Ingredients (serves 2)


For the fritters
1 medium courgette and 1 carrot, grated, excess fluid squeezed out
1 egg, beaten
1 tablespoon of gram/chickpea flour (or regular plain flour)
50g crumbled feta cheese
Handful of chopped fresh herbs (we used basil and parsley, but mint and chives would work really well too)
1 shake of chilli flakes (optional)
pinch of salt and pepper
Olive oil

(For the crispy sardines and fried egg)
2 eggs
1 tin of sardines in olive oil
1 clove of garlic, crushed (optional)
Salt and pepper

To serve:
Seasonal salad, shelled broad beans (lightly cooked and shelled) or Tenderstem broccoli

Method

Mix the grated vegetables and egg in a large bowl

Add the flour, crumbled feta, salt and pepper and chilli flakes (if using) and stir to create a soft batter
In a frying pan, heat a desert spoon of olive oil on a medium heat

Dollop tablespoons (4 fritters) of batter into the pan, allow to set (about 3 or 4 minutes) then flip with a fish slice or spatula and cook for a further 3 or 4 minutes on the other side. Once golden brown and cooked through, place to one side whilst preparing the sardines and fried egg.
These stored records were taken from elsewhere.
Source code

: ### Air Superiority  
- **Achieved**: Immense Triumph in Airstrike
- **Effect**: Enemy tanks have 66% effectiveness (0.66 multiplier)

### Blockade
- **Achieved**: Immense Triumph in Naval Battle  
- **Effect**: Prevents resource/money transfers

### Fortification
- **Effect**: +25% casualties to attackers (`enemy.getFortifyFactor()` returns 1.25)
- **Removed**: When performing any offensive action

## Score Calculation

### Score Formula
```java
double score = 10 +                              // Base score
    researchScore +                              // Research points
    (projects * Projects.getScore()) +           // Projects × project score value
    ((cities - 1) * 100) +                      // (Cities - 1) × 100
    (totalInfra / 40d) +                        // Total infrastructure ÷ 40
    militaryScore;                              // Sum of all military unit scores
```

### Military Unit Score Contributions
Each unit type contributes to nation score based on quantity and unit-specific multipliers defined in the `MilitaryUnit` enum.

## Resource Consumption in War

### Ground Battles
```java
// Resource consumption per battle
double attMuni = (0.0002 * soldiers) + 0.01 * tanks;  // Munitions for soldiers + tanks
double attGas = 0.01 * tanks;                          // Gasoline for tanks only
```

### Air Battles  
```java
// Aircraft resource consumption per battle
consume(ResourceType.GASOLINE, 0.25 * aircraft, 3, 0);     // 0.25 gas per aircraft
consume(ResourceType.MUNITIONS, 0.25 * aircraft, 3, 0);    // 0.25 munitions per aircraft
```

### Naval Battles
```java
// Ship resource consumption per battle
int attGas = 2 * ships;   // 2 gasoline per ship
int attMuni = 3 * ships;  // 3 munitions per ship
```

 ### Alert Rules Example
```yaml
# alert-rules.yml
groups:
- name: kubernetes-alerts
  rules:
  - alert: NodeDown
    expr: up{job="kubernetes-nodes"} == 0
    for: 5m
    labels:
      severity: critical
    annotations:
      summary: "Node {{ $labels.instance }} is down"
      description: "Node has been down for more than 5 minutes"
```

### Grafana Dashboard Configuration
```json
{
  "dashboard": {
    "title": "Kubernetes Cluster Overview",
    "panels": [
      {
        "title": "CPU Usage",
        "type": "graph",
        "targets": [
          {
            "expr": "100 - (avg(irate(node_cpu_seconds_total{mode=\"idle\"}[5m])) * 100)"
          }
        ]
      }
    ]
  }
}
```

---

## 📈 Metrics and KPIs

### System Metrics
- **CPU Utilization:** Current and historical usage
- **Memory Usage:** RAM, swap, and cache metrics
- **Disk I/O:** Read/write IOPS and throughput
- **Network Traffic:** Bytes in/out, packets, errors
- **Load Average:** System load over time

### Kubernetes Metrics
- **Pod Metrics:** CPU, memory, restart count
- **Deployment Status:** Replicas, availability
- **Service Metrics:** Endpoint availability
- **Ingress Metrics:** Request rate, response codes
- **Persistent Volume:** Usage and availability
Drain the olive oil from the sardines into a frying pan and heat gently with one clove of crushed garlic (if using)

Add the sardines, sprinkle with a little flaked salt, and fry on each side until crispy (3 or 4 minutes) – remove from the pan and add the egg to fry, until cooked to your liking

Plate up, with fritters, fried egg and crispy sardines and vegetable accompaniment of your choice, drizzled with a little olive oil and squeeze of lemon and garnish with a few chopped herbs. Enjoy!